◆ THE PROBLEM:
Select, from the data, each line where "taille" occurs.

◆ PROVIDED MATERIAL:
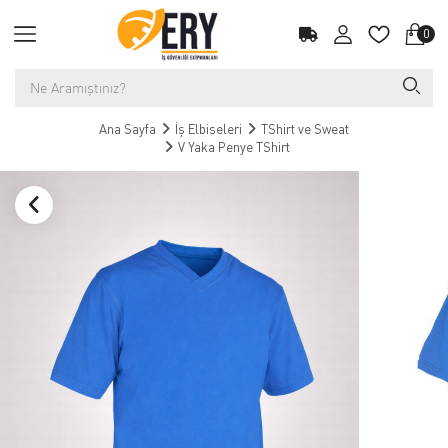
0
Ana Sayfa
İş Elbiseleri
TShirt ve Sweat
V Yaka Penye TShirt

* * *

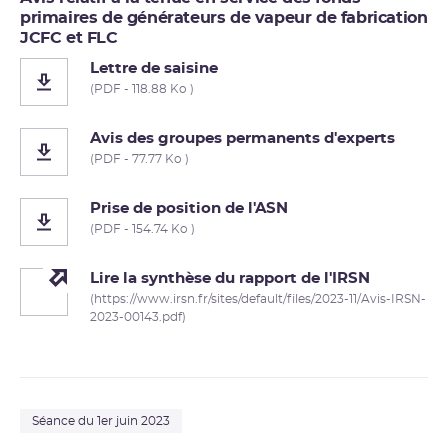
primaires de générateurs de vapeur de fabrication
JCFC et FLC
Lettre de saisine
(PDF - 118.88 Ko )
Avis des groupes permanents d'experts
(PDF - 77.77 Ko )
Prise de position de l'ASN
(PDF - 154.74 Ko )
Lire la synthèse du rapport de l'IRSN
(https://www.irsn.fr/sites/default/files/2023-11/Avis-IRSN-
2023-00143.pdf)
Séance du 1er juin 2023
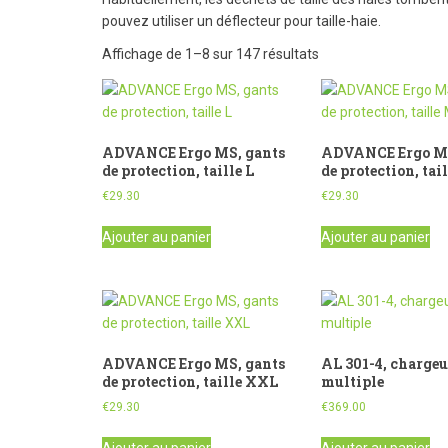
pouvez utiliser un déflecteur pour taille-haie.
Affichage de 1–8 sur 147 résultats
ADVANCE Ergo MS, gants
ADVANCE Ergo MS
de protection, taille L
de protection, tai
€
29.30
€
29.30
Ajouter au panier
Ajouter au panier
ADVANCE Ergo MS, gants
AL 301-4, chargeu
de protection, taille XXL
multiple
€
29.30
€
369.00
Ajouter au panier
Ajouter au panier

◆ ANSWER SPACE:
pouvez utiliser un déflecteur pour taille-haie.
de protection, taille L
de protection, taille XXL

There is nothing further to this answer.